Some 30 Nash sculptures are on show, with a new piece made from Sussex oak called ‘Big Bud’ carved specially for the occasion and placed in nearby Southover Grange Gardens. On the train back to town, timber clearance beside the line suddenly seemed full of potential. What form could those logs have taken if not so brutally standardised? David Nash makes us think anew and critically about our environment. Back in London, an 84th birthday celebration for Jeffery Camp shows this artist working with undiminished vigour and originality. In a remarkable group of new paintings, some of them more than tenfeet wide or high, Camp pushes ever further the boundaries of his art. Nearly all the work has been done in the past year or two, though the eagle-eyed will spot a Beachy Head landscape from more than 20 years ago featuring a nude Norman Rosenthal looking surprisingly trim. The subjects remain substantially the same: figures juxtaposed with the meeting point of air, land and sea, often on Sussex downland, but sometimes beside the Thames in London, or as far afield as Dorset’s Lulworth Cove. What has changed is the handling. Camp has in the past always relied on a precision of drawing to establish his figures and their settings. Now that linear particularity has been largely jettisoned in favour of a new richness of colour and surface texture.
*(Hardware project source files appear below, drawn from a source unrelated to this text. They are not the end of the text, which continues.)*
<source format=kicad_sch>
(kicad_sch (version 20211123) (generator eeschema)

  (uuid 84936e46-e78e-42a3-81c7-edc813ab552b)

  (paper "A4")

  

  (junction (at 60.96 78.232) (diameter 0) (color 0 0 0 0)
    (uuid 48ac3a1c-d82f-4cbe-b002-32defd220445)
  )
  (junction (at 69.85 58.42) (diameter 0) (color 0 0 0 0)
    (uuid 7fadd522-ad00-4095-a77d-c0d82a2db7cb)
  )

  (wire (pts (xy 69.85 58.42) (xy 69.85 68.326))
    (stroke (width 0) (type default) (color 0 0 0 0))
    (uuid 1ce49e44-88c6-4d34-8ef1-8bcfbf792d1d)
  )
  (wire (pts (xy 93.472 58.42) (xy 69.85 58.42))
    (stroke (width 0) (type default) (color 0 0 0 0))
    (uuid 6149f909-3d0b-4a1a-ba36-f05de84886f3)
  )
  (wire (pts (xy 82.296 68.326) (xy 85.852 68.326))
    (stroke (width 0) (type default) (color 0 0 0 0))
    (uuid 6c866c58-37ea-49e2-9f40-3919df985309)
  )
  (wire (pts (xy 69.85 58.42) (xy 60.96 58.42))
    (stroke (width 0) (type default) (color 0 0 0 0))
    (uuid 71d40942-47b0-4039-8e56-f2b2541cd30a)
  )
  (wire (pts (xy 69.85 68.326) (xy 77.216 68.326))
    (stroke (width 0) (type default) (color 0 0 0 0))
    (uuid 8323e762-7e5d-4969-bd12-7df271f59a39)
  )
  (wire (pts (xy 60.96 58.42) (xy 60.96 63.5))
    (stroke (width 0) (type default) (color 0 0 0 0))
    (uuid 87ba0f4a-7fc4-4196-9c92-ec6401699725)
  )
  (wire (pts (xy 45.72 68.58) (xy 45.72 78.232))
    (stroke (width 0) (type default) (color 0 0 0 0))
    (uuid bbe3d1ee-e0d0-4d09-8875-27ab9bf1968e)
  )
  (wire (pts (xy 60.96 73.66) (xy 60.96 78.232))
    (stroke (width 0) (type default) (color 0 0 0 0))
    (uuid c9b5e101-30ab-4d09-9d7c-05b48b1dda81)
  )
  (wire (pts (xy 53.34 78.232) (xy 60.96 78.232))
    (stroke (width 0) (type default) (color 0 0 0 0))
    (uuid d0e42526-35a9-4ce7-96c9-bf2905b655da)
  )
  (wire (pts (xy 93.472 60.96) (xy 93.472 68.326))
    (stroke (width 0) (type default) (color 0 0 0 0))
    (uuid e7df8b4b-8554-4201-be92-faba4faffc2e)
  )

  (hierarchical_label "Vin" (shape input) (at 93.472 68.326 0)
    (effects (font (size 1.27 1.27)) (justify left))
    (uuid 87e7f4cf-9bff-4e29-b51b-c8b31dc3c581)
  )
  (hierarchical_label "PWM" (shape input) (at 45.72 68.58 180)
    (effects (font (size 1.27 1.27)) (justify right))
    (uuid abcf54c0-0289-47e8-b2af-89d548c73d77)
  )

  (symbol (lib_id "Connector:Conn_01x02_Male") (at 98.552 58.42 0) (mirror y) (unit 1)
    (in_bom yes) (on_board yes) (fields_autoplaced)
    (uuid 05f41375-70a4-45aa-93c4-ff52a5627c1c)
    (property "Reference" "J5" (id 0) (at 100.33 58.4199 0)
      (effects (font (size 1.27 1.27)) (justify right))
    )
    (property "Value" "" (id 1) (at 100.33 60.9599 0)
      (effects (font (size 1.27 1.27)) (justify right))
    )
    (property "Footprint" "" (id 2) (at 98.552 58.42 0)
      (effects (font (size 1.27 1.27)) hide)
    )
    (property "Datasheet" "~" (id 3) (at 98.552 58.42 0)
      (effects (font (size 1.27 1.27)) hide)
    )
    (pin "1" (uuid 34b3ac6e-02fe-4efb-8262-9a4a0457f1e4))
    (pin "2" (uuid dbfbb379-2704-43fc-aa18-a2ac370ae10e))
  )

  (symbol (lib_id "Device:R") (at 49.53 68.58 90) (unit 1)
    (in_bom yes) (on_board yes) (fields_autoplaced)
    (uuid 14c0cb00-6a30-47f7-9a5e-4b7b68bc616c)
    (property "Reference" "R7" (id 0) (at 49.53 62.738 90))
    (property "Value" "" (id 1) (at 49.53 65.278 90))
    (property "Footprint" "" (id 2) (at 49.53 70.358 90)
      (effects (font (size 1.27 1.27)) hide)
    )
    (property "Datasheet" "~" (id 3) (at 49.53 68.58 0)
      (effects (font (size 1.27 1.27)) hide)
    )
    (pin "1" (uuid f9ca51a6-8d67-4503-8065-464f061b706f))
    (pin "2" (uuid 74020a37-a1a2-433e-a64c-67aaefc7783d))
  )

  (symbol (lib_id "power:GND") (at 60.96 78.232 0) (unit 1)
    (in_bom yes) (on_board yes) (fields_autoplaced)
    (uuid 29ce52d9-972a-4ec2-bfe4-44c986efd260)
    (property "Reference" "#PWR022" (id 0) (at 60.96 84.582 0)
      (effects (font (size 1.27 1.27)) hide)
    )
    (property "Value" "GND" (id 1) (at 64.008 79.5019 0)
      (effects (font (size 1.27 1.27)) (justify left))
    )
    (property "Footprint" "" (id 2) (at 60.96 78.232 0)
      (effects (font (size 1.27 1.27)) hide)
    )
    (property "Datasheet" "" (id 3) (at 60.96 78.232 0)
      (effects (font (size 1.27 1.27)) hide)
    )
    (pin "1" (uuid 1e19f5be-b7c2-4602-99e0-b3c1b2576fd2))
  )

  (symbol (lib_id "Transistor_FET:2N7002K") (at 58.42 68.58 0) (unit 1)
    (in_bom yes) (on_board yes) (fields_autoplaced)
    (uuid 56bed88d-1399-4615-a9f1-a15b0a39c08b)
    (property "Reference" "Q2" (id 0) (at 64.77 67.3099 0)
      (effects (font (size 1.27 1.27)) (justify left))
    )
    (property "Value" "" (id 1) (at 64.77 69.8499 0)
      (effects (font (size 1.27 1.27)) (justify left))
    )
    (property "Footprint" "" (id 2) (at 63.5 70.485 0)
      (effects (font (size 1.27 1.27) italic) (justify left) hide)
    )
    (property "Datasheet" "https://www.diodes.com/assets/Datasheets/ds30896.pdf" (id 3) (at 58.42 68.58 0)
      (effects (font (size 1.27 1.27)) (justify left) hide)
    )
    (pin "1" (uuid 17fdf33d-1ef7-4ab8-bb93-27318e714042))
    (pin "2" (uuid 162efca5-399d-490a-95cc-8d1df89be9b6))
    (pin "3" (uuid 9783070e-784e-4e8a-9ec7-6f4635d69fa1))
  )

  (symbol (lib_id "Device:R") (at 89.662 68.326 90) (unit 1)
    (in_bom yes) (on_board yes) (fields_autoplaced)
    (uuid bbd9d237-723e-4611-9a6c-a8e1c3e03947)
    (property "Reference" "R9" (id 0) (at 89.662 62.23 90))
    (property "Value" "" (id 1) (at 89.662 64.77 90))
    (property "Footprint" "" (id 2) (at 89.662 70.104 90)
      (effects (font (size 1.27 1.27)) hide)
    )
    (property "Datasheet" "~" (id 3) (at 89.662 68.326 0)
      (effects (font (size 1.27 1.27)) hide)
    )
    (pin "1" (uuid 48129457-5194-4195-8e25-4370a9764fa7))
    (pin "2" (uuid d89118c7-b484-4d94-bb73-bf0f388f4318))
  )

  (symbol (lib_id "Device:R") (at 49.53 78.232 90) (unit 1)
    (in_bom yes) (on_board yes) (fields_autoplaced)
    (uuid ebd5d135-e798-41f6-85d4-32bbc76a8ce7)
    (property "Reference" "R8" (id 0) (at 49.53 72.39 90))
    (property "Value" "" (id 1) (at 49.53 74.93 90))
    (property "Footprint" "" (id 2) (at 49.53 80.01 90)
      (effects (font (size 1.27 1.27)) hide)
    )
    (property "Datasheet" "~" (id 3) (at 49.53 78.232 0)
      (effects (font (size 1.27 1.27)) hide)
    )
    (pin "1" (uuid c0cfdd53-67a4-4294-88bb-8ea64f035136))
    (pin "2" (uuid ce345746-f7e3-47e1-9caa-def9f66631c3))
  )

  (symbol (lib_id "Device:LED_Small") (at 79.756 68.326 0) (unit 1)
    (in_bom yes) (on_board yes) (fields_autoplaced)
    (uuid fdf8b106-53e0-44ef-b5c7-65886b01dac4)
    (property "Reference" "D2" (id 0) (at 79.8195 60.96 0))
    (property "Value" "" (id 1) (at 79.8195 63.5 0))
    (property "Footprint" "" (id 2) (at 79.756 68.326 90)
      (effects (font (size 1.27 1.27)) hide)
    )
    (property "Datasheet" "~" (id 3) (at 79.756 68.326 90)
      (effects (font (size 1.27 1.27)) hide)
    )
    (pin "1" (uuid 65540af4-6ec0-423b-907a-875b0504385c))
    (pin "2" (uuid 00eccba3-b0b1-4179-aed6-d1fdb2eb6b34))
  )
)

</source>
It’s heartening but also truly exciting to witness a late flowering of this sort. Not only do Camp’s pictures look amazing, but their installation at Art Space is also difficult to fault. From the moment you enter the gallery to be greeted by the dynamic large landscape ‘Cleft’, with its soaring and plunging rainbow-like central arc, you are drawn into a new and better world. The small, exotically shaped paintings and vignettes are perfectly distributed among the larger pictures. Downstairs is a powerful combination: a stupendously luminous painting of ‘Sunset’ (bought, I gather, for a public collection) next to ‘Red Scarfed Thames’, a self-portrait of sorts. Further on, in the splendid double-height end gallery, hangs the extraordinary ‘Ralph’, a vast, roughly cruciform picture, a vision of English landscape of much originality and breadth.

Camp’s personalised geography has never looked better. These lyric scenes have a sweetness and power that call for a response. Camp has titled the exhibition ‘Rubicon’ in recognition of his own irrevo cable commitment to this late style. It’s time we made a similar commitment to such life-affirming art.